Pero volvamos a ese ataque recibido en pleno campamento anochecido. Un enemigo desconocido asalta a los oficiales a través de un escenario de roca y sombra, y dicho ataque, que permite una resistencia, no se resuelve como forcejeo de acción claro y táctico; más bien toda él queda envuelta en un viento inoperante en la acción y jugosísimo en lo que podríamos llamar un deslizamiento de esa acción, ya no a ejecutarse en vencedores y vencidos, sino sobre esas mismas rocas bajo las cuales Atinea ya está llamándoles. ¡Esas mismas formaciones rocosas, entre las que los buscadores tropezaban algo desesperanzados antes de acampar, ya se habían hecho con la situación y con las escenas que la amparaban! Y sólo quedaba un ataque de pasos inciertos, acelerados a veces, después perdidos, para remarcárnoslo.

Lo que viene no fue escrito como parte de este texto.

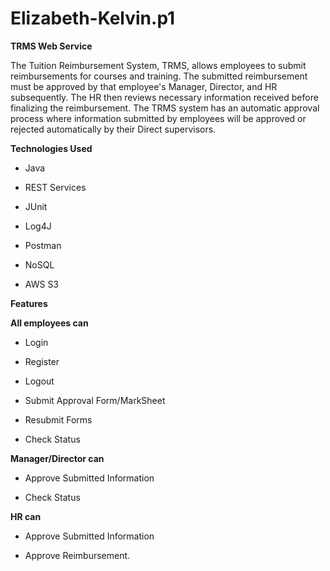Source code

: # Elizabeth-Kelvin.p1

**TRMS Web Service**

The Tuition Reimbursement System, TRMS, allows employees to submit reimbursements for courses and training. The submitted reimbursement must be approved by that employee's Manager, Director, and HR subsequently. The HR then reviews necessary information received before finalizing the reimbursement.
The TRMS system has an automatic approval process where information submitted by employees will be approved or rejected automatically by their Direct supervisors.

**Technologies Used**


  * Java 
  
  * REST Services

  * JUnit 

  * Log4J 

  * Postman 

  * NoSQL 

  * AWS S3

**Features**

**All employees can**


* Login

* Register

* Logout

* Submit Approval Form/MarkSheet

* Resubmit Forms

* Check Status

**Manager/Director can**

* Approve Submitted Information

* Check Status 

**HR can**

* Approve Submitted Information
 
* Approve Reimbursement.




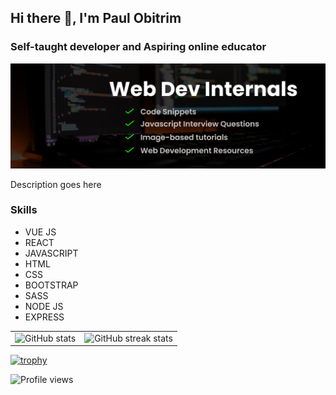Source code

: ## Hi there 👋, I'm Paul Obitrim
### Self-taught developer and Aspiring online educator
![Self-taught developer and Aspiring online educator](https://github.com/Obitrim/Obitrim/blob/main/twitter-header.png)

Description goes here

### Skills

- VUE JS 
- REACT 
- JAVASCRIPT 
- HTML 
- CSS 
- BOOTSTRAP 
- SASS 
- NODE JS 
- EXPRESS


|  |  |
|--|--|
|![GitHub stats](https://github-readme-stats.vercel.app/api?username=Obitrim&show_icons=true)|![GitHub streak stats](https://github-readme-streak-stats.herokuapp.com/?user=Obitrim)|

[![trophy](https://github-profile-trophy.vercel.app/?username=Obitrim)](https://github.com/ryo-ma/github-profile-trophy)




![Profile views](https://gpvc.arturio.dev/Obitrim)  
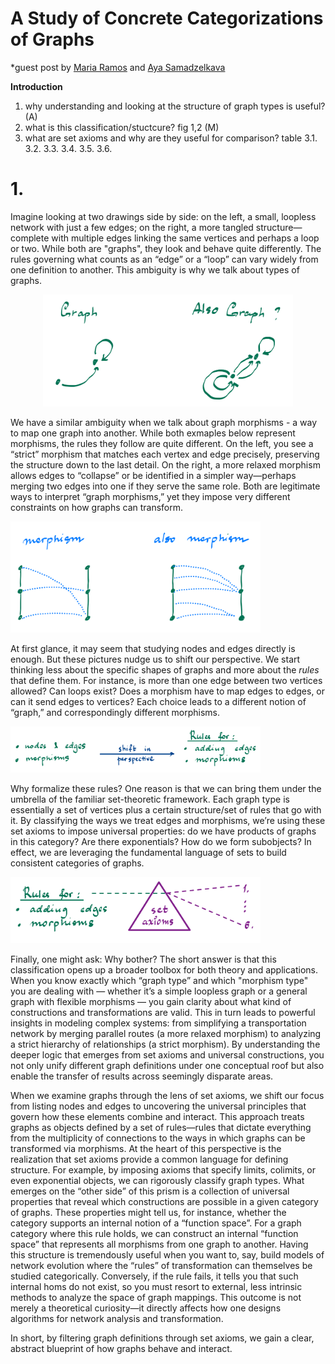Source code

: # A Study of Concrete Categorizations of Graphs
*guest post by [Maria Ramos]() and [Aya Samadzelkava]()

**Introduction**
1. why understanding and looking at the structure of graph types is useful? (A)   
3. what is this classification/stuctcure? fig 1,2 (M)
4. what are set axioms and why are they useful for comparison? table
   3.1.
   3.2.
   3.3.
   3.4.
   3.5.
   3.6.

# 1. 
Imagine looking at two drawings side by side: on the left, a small, loopless network with just a few edges; on the right, a more tangled structure—complete with multiple edges linking the same vertices and perhaps a loop or two. While both are "graphs", they look and behave quite differently. The rules governing what counts as an “edge” or a “loop” can vary widely from one definition to another. This ambiguity is why we talk about types of graphs.

<div style="text-align: center;">
<img src="images/graphs.jpeg"  width="400"/>
</div>


We have a similar ambiguity when we talk about graph morphisms - a way to map one graph into another. While both exmaples below represent morphisms, the rules they follow are quite different.  On the left, you see a “strict” morphism that matches each vertex and edge precisely, preserving the structure down to the last detail. On the right, a more relaxed morphism allows edges to “collapse” or be identified in a simpler way—perhaps merging two edges into one if they serve the same role. Both are legitimate ways to interpret “graph morphisms,” yet they impose very different constraints on how graphs can transform.

<img src="images/morphisms2.jpeg"  width="400"/>

At first glance, it may seem that studying nodes and edges directly is enough. But these pictures nudge us to shift our perspective. We start thinking less about the specific shapes of graphs and more about the *rules* that define them. For instance, is more than one edge between two vertices allowed? Can loops exist? Does a morphism have to map edges to edges, or can it send edges to vertices? Each choice leads to a different notion of “graph,” and correspondingly different morphisms.

<img src="images/perspective.jpeg"  width="400"/>

Why formalize these rules? One reason is that we can bring them under the umbrella of the familiar set-theoretic framework. Each graph type is essentially a set of vertices plus a certain structure/set of rules that go with it. By classifying the ways we treat edges and morphisms, we’re using these set axioms to impose universal properties: do we have products of graphs in this category? Are there exponentials? How do we form subobjects? In effect, we are leveraging the fundamental language of sets to build consistent categories of graphs.

<img src="images/axioms.jpeg"  width="400"/>

Finally, one might ask: Why bother? The short answer is that this classification opens up a broader toolbox for both theory and applications. When you know exactly which “graph type” and which "morphism type" you are dealing with — whether it’s a simple loopless graph or a general graph with flexible morphisms — you gain clarity about what kind of constructions and transformations are valid. This in turn leads to powerful insights in modeling complex systems: from simplifying a transportation network by merging parallel routes (a more relaxed morphism) to analyzing a strict hierarchy of relationships (a strict morphism). By understanding the deeper logic that emerges from set axioms and universal constructions, you not only unify different graph definitions under one conceptual roof but also enable the transfer of results across seemingly disparate areas. 

When we examine graphs through the lens of set axioms, we shift our focus from listing nodes and edges to uncovering the universal principles that govern how these elements combine and interact. This approach treats graphs as objects defined by a set of rules—rules that dictate everything from the multiplicity of connections to the ways in which graphs can be transformed via morphisms.
At the heart of this perspective is the realization that set axioms provide a common language for defining structure. For example, by imposing axioms that specify limits, colimits, or even exponential objects, we can rigorously classify graph types. What emerges on the “other side” of this prism is a collection of universal properties that reveal which constructions are possible in a given category of graphs. 
These properties might tell us, for instance, whether the category supports an internal notion of a “function space”. For a graph category where this rule holds, we can construct an internal “function space” that represents all morphisms from one graph to another.  Having this structure is tremendously useful when you want to, say, build models of network evolution where the “rules” of transformation can themselves be studied categorically. Conversely, if the rule fails, it tells you that such internal homs do not exist, so you must resort to external, less intrinsic methods to analyze the space of graph mappings. This outcome is not merely a theoretical curiosity—it directly affects how one designs algorithms for network analysis and transformation.

In short, by filtering graph definitions through set axioms, we gain a clear, abstract blueprint of how graphs behave and interact.

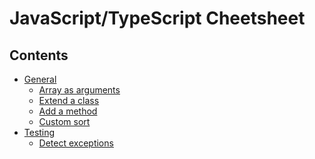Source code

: JavaScript/TypeScript Cheetsheet
================================

## Contents

  - [General](general.md)
    - [Array as arguments](general.md#array-as-arguments)
    - [Extend a class](general.md#extend-a-class)
    - [Add a method](general.md#add-a-method)
    - [Custom sort](general.md#custom-sort)
  - [Testing](testing.md)
    - [Detect exceptions](testing.md#detect-exceptions)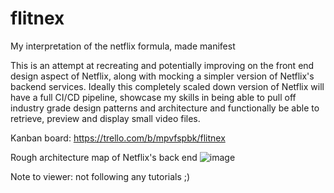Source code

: # flitnex
My interpretation of the netflix formula, made manifest

This is an attempt at recreating and potentially improving on the front end design aspect of Netflix,
along with mocking a simpler version of Netflix's backend services. Ideally this completely scaled down 
version of Netflix will have a full CI/CD pipeline, showcase my skills in being able to pull off industry
grade design patterns and architecture and functionally be able to retrieve, preview and display 
small video files. 

Kanban board: https://trello.com/b/mpvfspbk/flitnex

Rough architecture map of Netflix's back end
![image](https://user-images.githubusercontent.com/46035498/198685199-29684a39-9f39-4f42-8087-eb40a977f65b.png)

Note to viewer: not following any tutorials ;)
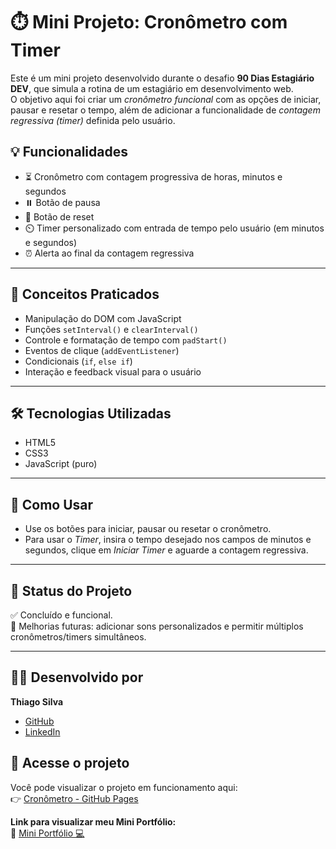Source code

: # ⏱️ Mini Projeto: Cronômetro com Timer

Este é um mini projeto desenvolvido durante o desafio **90 Dias Estagiário DEV**, que simula a rotina de um estagiário em desenvolvimento web.  
O objetivo aqui foi criar um *cronômetro funcional* com as opções de iniciar, pausar e resetar o tempo, além de adicionar a funcionalidade de *contagem regressiva (timer)* definida pelo usuário.


## 💡 Funcionalidades

- ⏳ Cronômetro com contagem progressiva de horas, minutos e segundos
- ⏸️ Botão de pausa
- 🔄 Botão de reset
- ⏲️ Timer personalizado com entrada de tempo pelo usuário (em minutos e segundos)
- ⏰ Alerta ao final da contagem regressiva

---

## 🧠 Conceitos Praticados

- Manipulação do DOM com JavaScript
- Funções `setInterval()` e `clearInterval()`
- Controle e formatação de tempo com `padStart()`
- Eventos de clique (`addEventListener`)
- Condicionais (`if`, `else if`)
- Interação e feedback visual para o usuário
---

## 🛠️ Tecnologias Utilizadas
- HTML5
- CSS3
- JavaScript (puro)
---

## 🚀 Como Usar
- Use os botões para iniciar, pausar ou resetar o cronômetro.
- Para usar o *Timer*, insira o tempo desejado nos campos de minutos e segundos, clique em *Iniciar Timer* e aguarde a contagem regressiva.
---

## 📌 Status do Projeto

✅ Concluído e funcional.  
🔧 Melhorias futuras: adicionar sons personalizados e permitir múltiplos cronômetros/timers simultâneos.

---

## 🧑‍💻 Desenvolvido por

**Thiago Silva**  
- [GitHub](https://github.com/thiagogosilva)
- [LinkedIn](https://www.linkedin.com/in/thiagogosilva)

## 🔗 Acesse o projeto

Você pode visualizar o projeto em funcionamento aqui:  
👉 [Cronômetro - GitHub Pages](https://thiagogosilva.github.io/cronometro/)

**Link para visualizar meu Mini Portfólio:**  
🔗 [Mini Portfólio 💻](https://thiagogosilva.github.io/desafio-90dias-dev/)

Así que puede ser atractivo – que los señores lectores asienten o nieguen – plantear la película desde el influjo de Atinea. Si nos acercamos a ella, entraremos en su persuasiva manera de hacer el cine para llevarnos hasta sus galerías de oricalco y sus alfombras donde ella misma te facilitará el kirf. ¿Y cómo le gusta el cine a la diosa, reina y mujer Atinea? Mucho silencio. Las imágenes, aprovechando que estamos aún haciéndonos con el sonoro, son silenciosas, esparciéndose una calma gráfica que seduce sin denuedo: los panoramas de las tierras son tan suaves como los contrapanoramas de Saint-Avit mirándolas sin retorno, y sobre esa suavidad los motivos acontecen remarcadísimos, muy concentrados. La caravana de los hermanos Recha parece cargar algo muy pesado cuando baja aquel caminito que lleva al camping de los alemanes en Días de agosto, y la captamos tremenda y con las posibilidades de distinción que permite el reposo y la buena digestión. Así, los camellos agachándose o la secuencia lánguida de los cargadores que llevan al protagonista desmayado hacia otro lugar, en paso constante escaleras abajo, cobran el sentido arrebatador de aventura y de modo sostenido y recluido. Es el estilo de Atinea.
Pero esta conquistadora Brigitte Helm podrá recurrir a otras inventivas como cineasta. Pues amará a un hombre y entonces ella misma contemplará el mundo con extrañeza, y como una de las Guerreras del amor de Staho tendrá que empezar desde el principio, encontrar un buen plano vivo de tormenta de arena, plantar cámara y exponer allí qué va a hacer finalmente con su amado; exponerse decidiendo aún. O, antes, a través del desternillante noblecillo Tortehson que recibe a los oficiales en el paraíso, dispondrá de un puente hacia La locura de París y la entrega sicalíptica de la imagen montada, ¡hasta coloreada!, para excitar navegando faldas. Todo ello dentro ese mismo sueño que, por tan deseado, todo lo imaginamos para su realización. ¡Gracias Pabst! ¡Gracias Atinea!